Sometimes very small businesses must rely on what they can do for themselves to keep their online marketing efforts fresh. There has never been any argument that small budgets sometimes prohibit small businesses from getting agency help. That’s okay. If you do your due diligence and are careful, there’s no reason you cannot help your online presence, and revenue from your presence, by rolling up your sleeves and doing some of the work yourself.
I found some resources that will definitely help you out. Some of these resources might list “comment on blogs” or “submit information to blogs” or anything that says “Link Exchange” as a tactic – PLEASE DO NOT DO THAT! It’s not valid – but I didn’t want to disqualify 90% good advice for 10% nonsense.
I wrote an article in 2007 called “30 Free Ways to Market Your Small Business Site” over at SearchEngineWatch.com. I updated that post last year and it’s one of the most popular pieces I’ve written to date. There are 30 actionable things you can do, all by yourself, to promote your small website.
This article by PCmag.com from 2009 has some good ideas.

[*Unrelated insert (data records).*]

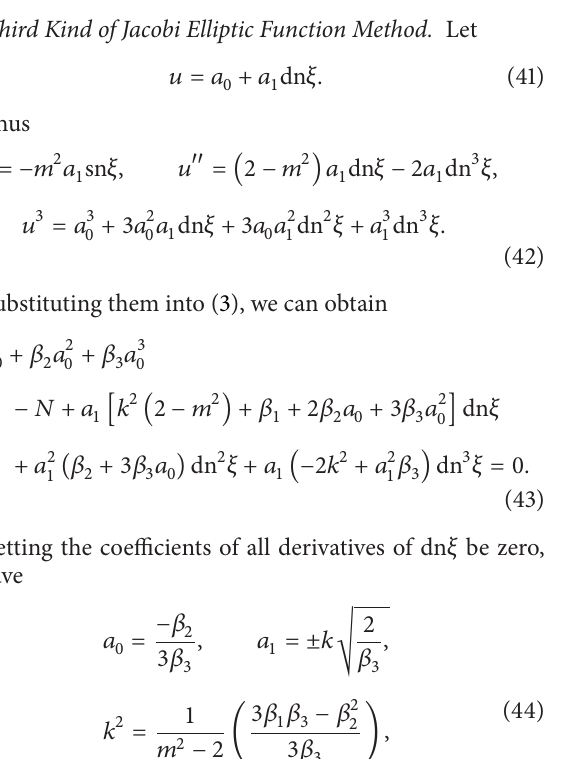
Taking 𝑚 → 1 , cn 𝜉 → sech 𝜉 , (38) can be rewritten as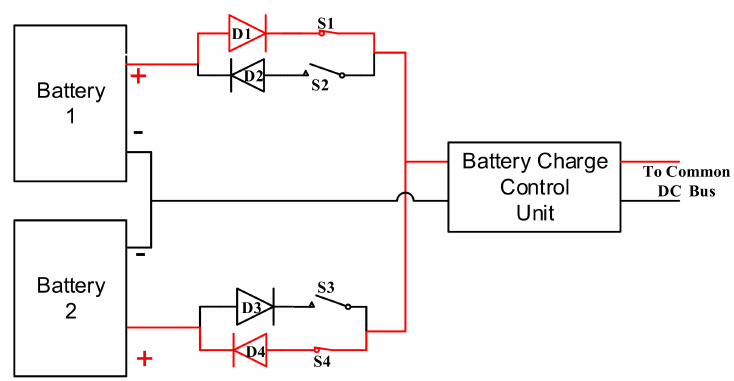
Figure 5. Circuit diagram of the dual battery mode 1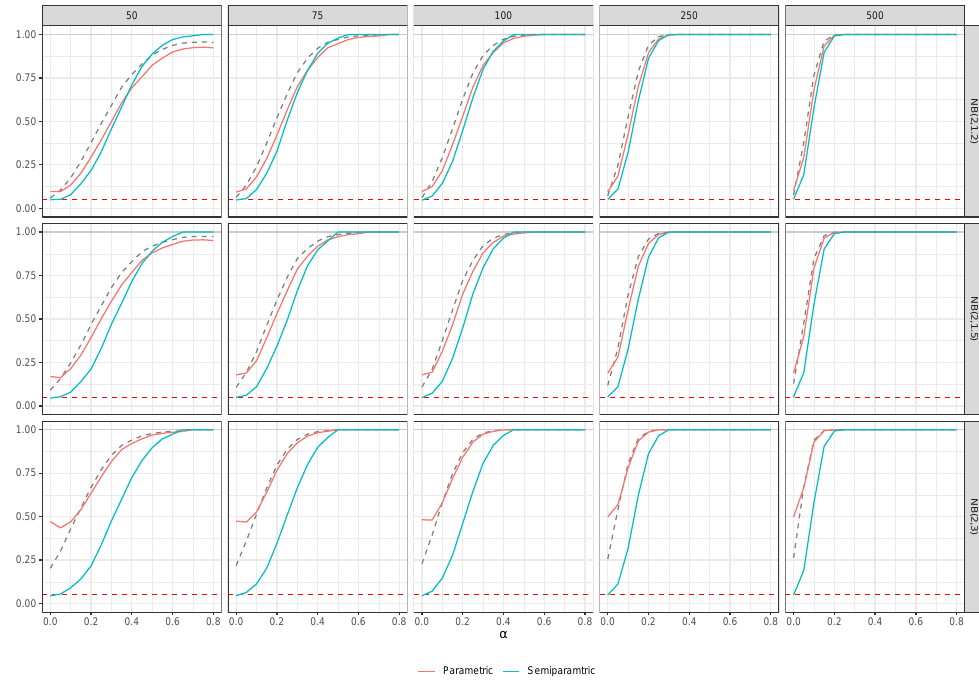
Figure 3. Empirical power of the bootstrap-based score test under negative binomial DGP. The black dashed line is the empirical power of the asymptotic test, while the red dashed line represents the nominal level of 0.05.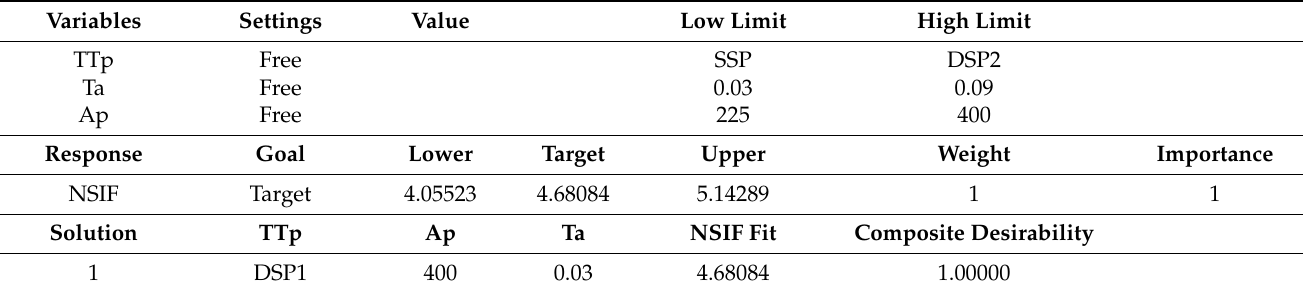
Table 7. Response Optimization: NSIF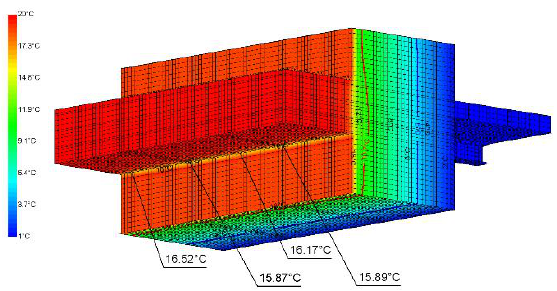
Figure 21. Internal surface temperature distribution field on the wall and deck—bottom view.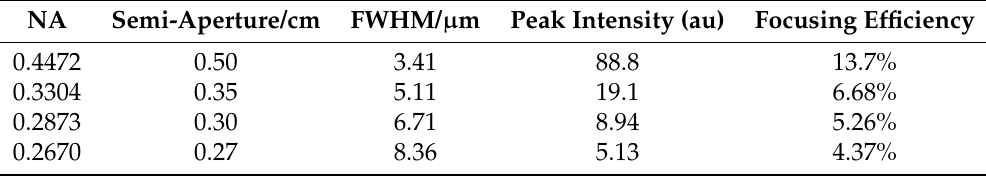
Table 2. Simulated data for the 3000 nm devices with focal length 1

I like the tips on keeping slow employees and downtime for marketing. Your customer service staff is your front line, and they can write content or answer questions online because they know exactly what the people that call are asking. Use them! Also checking out what the competition is doing is great – just don’t chase them.

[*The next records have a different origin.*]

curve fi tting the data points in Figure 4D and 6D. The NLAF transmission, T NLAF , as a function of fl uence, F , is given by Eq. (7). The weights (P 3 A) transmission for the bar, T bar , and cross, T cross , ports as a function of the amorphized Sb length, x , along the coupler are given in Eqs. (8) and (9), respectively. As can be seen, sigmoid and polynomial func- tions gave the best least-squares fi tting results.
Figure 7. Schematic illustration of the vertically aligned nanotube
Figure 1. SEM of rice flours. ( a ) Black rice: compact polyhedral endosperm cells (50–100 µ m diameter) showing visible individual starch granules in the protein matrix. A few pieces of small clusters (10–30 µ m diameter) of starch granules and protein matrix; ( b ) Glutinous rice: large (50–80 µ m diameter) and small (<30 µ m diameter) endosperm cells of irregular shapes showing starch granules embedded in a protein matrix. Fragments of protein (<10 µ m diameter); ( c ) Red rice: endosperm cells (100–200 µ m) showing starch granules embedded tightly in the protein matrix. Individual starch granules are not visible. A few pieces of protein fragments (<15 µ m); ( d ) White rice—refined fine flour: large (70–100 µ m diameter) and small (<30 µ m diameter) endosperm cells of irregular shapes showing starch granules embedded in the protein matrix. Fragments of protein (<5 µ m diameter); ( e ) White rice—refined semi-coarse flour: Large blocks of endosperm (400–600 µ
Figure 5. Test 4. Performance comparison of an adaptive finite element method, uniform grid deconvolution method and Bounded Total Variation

TEST your pages! If you don’t have analytics, install Google Analytics on your website. If you don’t look at any report on a regular basis, just being able to use their Content Experiments features is worth the time to install. Testing new ideas for landing pages is a great way to increase revenue without spending a ton of money in advance. Simply changing the color of your “Buy Now” button can have a big effect. Making it easier for visitors to buy from you is also a great way to increase revenue. Check out these Tips for Optimizing Your Site for the Sale.
Perhaps one of the best pieces of advice I found was in this National Federation of Independent Businesses article. “Get Out The Door.” If you operate online, your world becomes this 5 square foot cocoon around your desk. Even if you do not have a brick and mortar business – networking and meeting people in your community or niche is so important. You can find clients, partners, innovative thinkers, and people with problems your business can solve. It’s a great way to keep your brain from going stagnant.
Bottom line? Get creative! Think about all of the things you can do to help yourself and make a list, cross things off as you get them done. Add new ideas. Buy a nice Moleskine notebook that you can keep your great thoughts in and journal your way to a better online marketing strategy!